(Records to process)

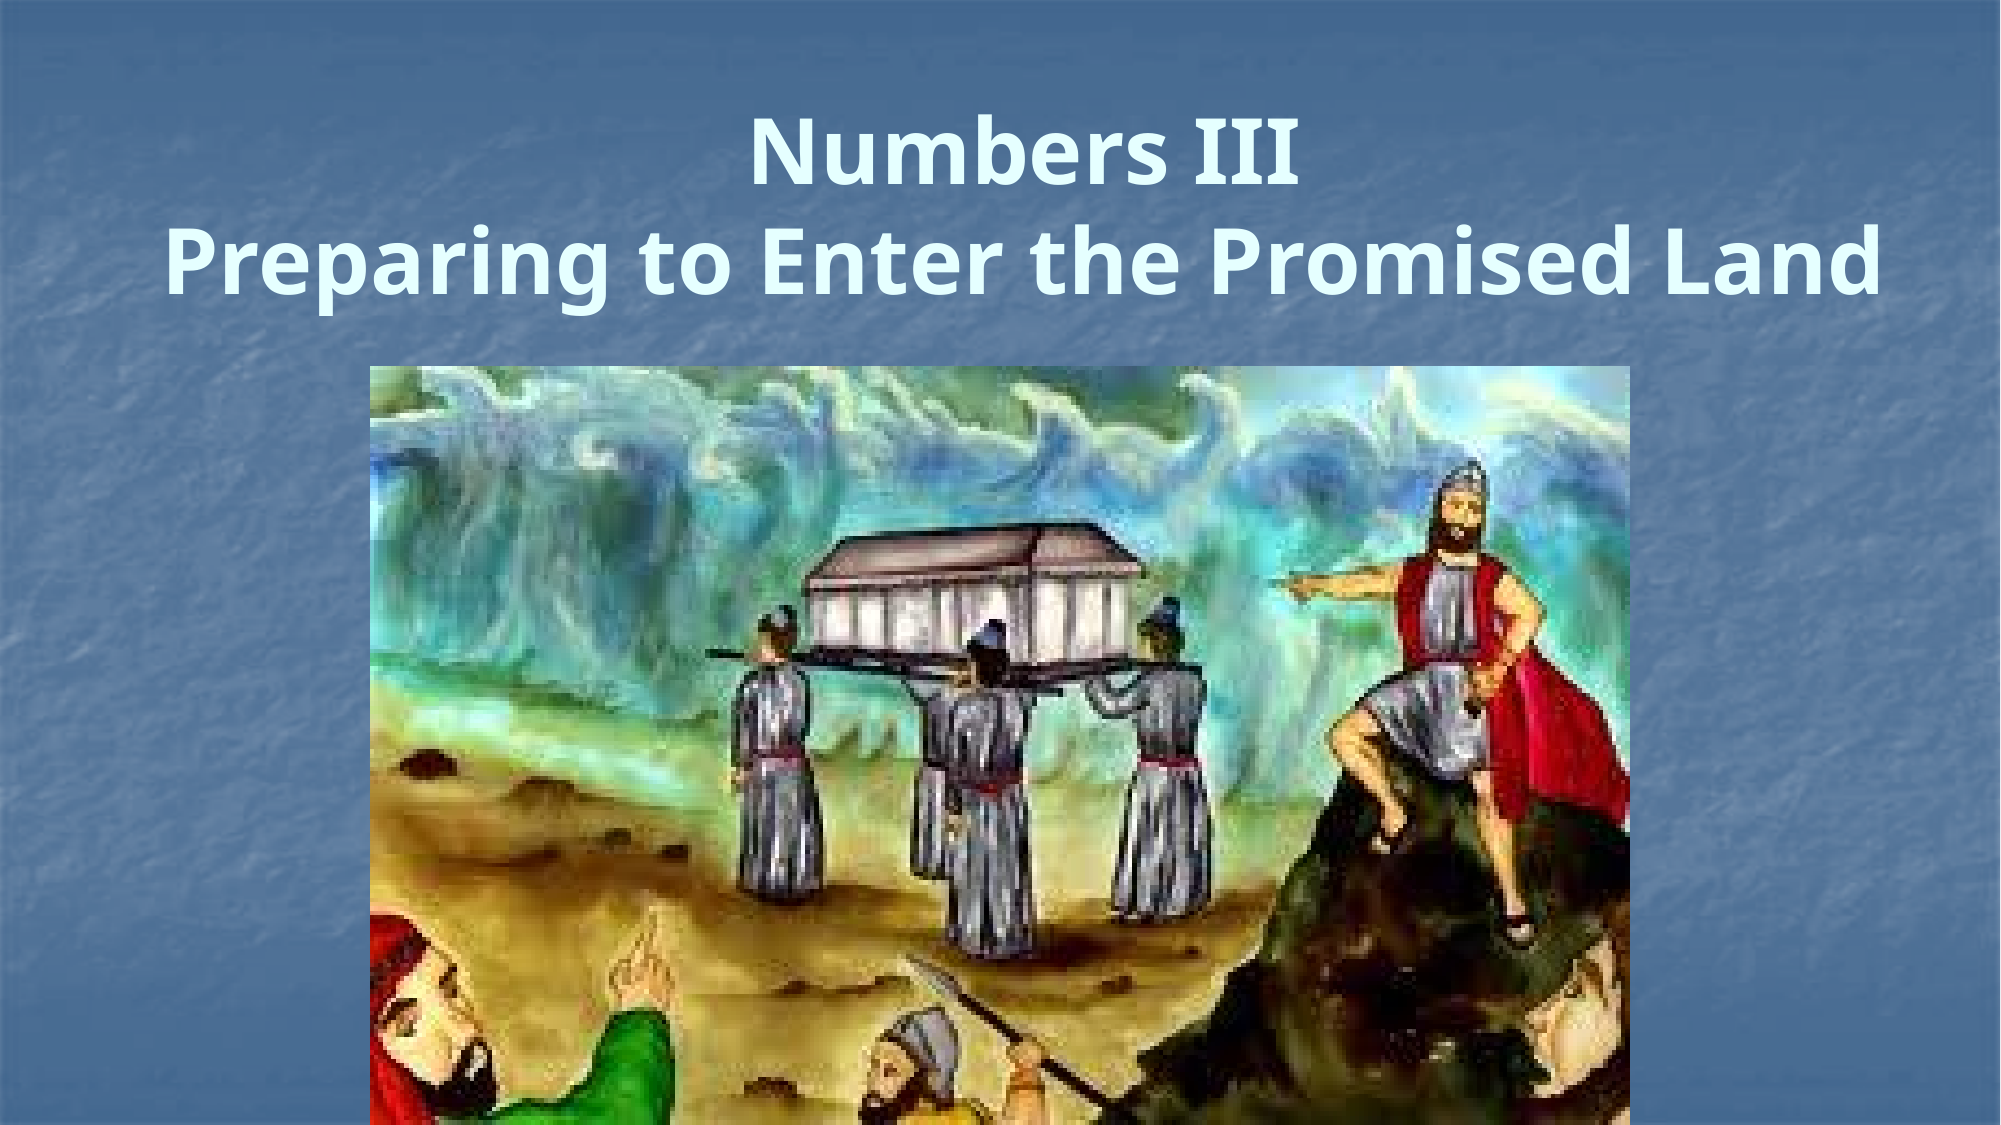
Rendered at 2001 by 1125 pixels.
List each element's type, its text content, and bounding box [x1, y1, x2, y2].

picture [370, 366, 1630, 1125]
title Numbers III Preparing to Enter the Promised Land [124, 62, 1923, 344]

(End Records to process)
(Records to process)

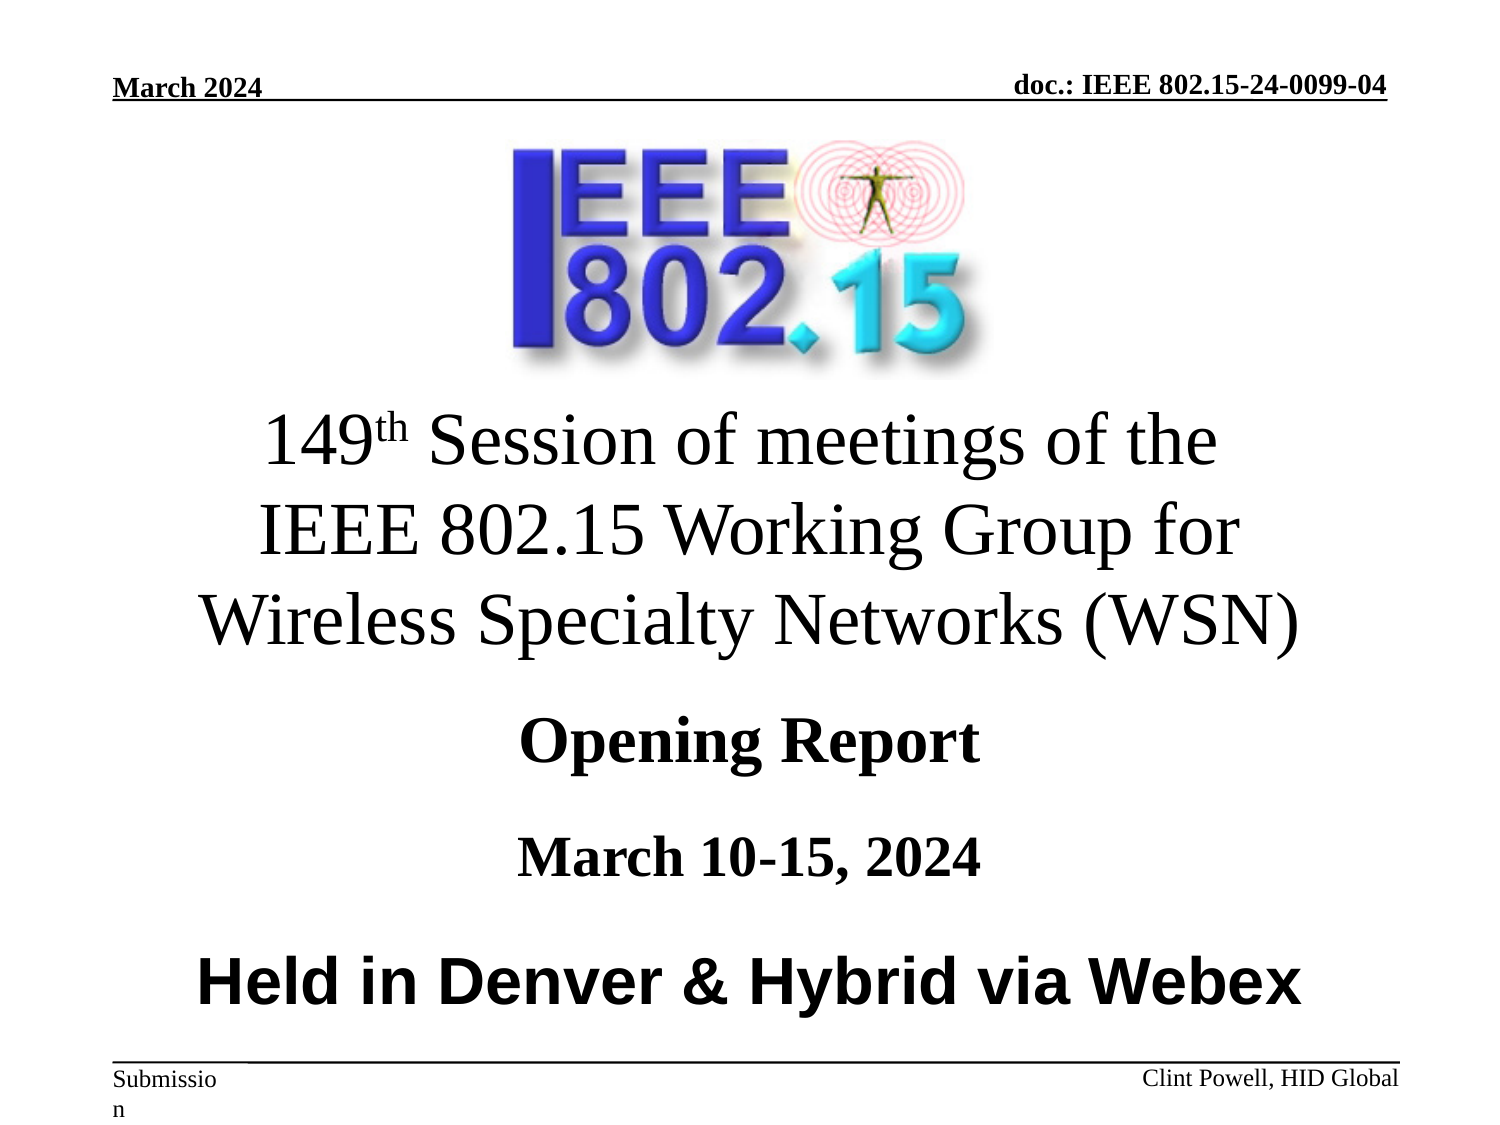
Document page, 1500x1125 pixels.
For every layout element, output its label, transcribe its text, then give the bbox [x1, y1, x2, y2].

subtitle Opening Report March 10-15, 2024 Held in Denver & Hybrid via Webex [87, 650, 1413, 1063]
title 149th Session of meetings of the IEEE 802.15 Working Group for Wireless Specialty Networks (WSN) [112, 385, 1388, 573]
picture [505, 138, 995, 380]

(End Records to process)
(Records to process)

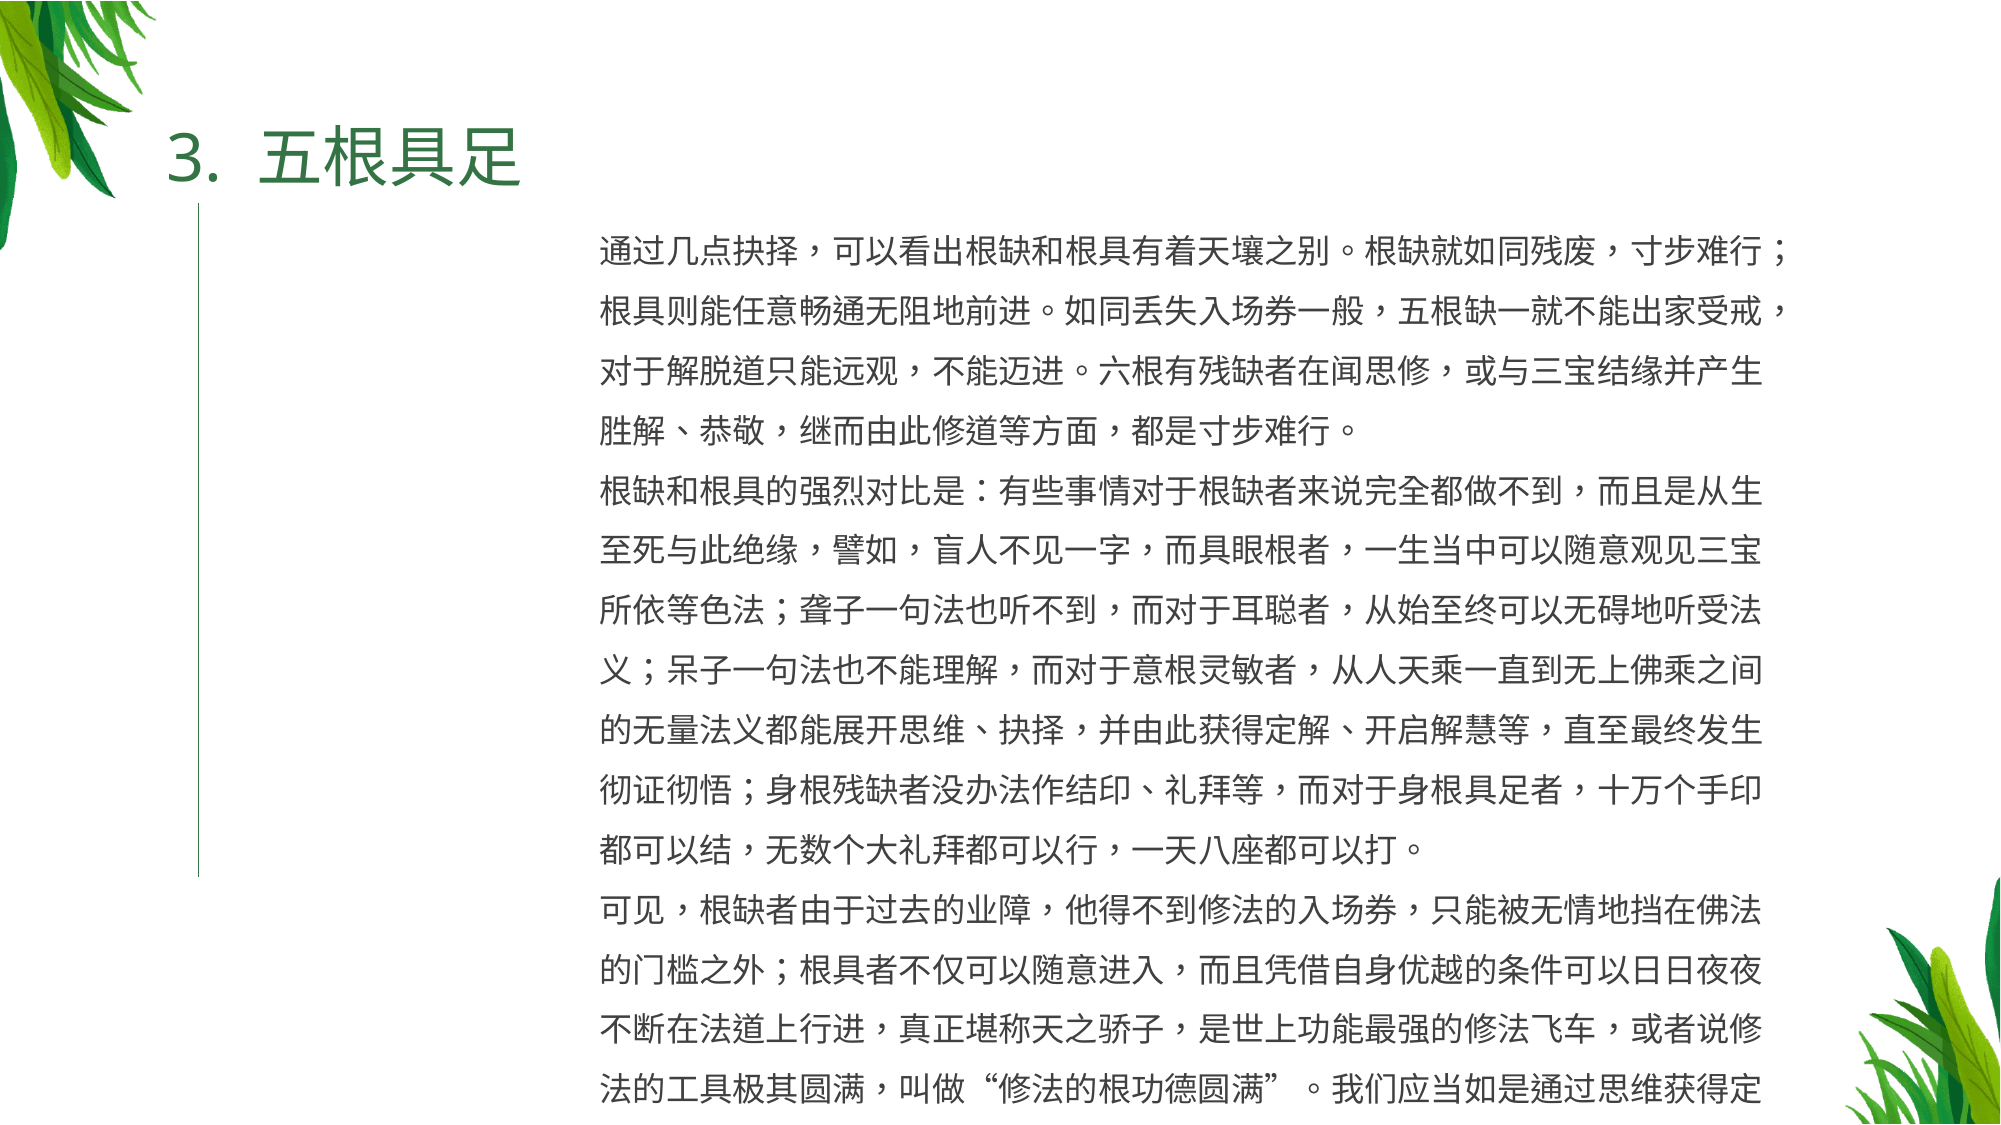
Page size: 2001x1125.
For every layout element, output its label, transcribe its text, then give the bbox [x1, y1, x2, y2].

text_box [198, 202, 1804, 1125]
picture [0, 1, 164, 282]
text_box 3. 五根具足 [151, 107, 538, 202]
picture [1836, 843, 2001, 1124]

(End Records to process)

### Work request
A single number is the whole answer: how many lines in the listing contain "pixels"?

### Output
2